If we attach value to our acquaintances, friends, and family, then it behooves us to have a positive influence on their lives, to whatever extent it's possible.  We encourage them to pursue their dreams, we praise them for their accomplishments, and we let them know when they do something we believe to be wrong.  We listen to them with attention and try to provide them with comfort when they're sad.  If the world and humanity eventually will vanish, why should we do such things?  Why does it matter?  Because our minds have been programmed by evolution to feel good about ourselves when we do so.  We're social creatures, who can only survive by cooperation with others of ours species.  Cooperation requires morality.  I have morals because it feels right to have them.  Life is better when I feel good than when I feel ashamed and regretful of what I've done.

A life spent doing things you love is dominated by positive feelings, and when we do what we love, we usually do it well enough that it provides something of value to others - even others we may never meet.  Our lives can be inspirational to many people we don't know.  Our work can stimulate others to achievement.  It's so easy to be happy and this can give meaning to my life in a very personal way.  I have no need for fame or glory.  Immortality is beyond my grasp, so it's pointless to seek it.  I'm pretty sure that in 500 or 1000 years, no one will remember I existed, but during the time I've been granted, I know that I've been thrilled to the core with what the world has offered to me, and I've tried my best to give something of that joy and happiness to others.  It simply feels good ... and right.  That's how I find meaning in my time of existence.  For me, it's more than enough.  How about you?

1 comment:

Felix Welzenbach said...

I should have become a social worker more than a meteorologist because as a meteorologist you tend to make people unhappy in many periods of the year. Moreover, they usually don't remember the days when you made them happy.

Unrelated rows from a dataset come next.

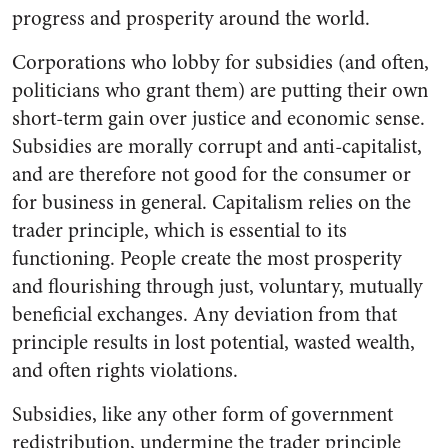
progress and prosperity around the world.
Corporations who lobby for subsidies (and often,
politicians who grant them) are putting their own
short-term gain over justice and economic sense.
Subsidies are morally corrupt and anti-capitalist,
and are therefore not good for the consumer or
for business in general. Capitalism relies on the
trader principle,
which is essential to its
functioning
. People create the most prosperity
and flourishing through just, voluntary, mutually
beneficial exchanges. Any deviation from that
principle results in lost potential, wasted wealth,
and often rights violations.
Subsidies, like any other form of government
redistribution, undermine the trader principle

To be serious, I share your point of view and therefore it is quite important to take care of friends suffering from illness or depressions preventing them from interaction with other people.

If your in a period of life where being satisfied is impossible in terms of just being happy as so many issues are overwhelming you, a helping hand can create such positive feelings and may help to overcome the vicious circle.

To conclude, I like the deal that ...."for that joy to be maintained, I feel an obligation to make my joy known to others and to seek to bring joy to them, as well."

Thank you for your personal insights in the life of a dedicted meteorologist and scientist.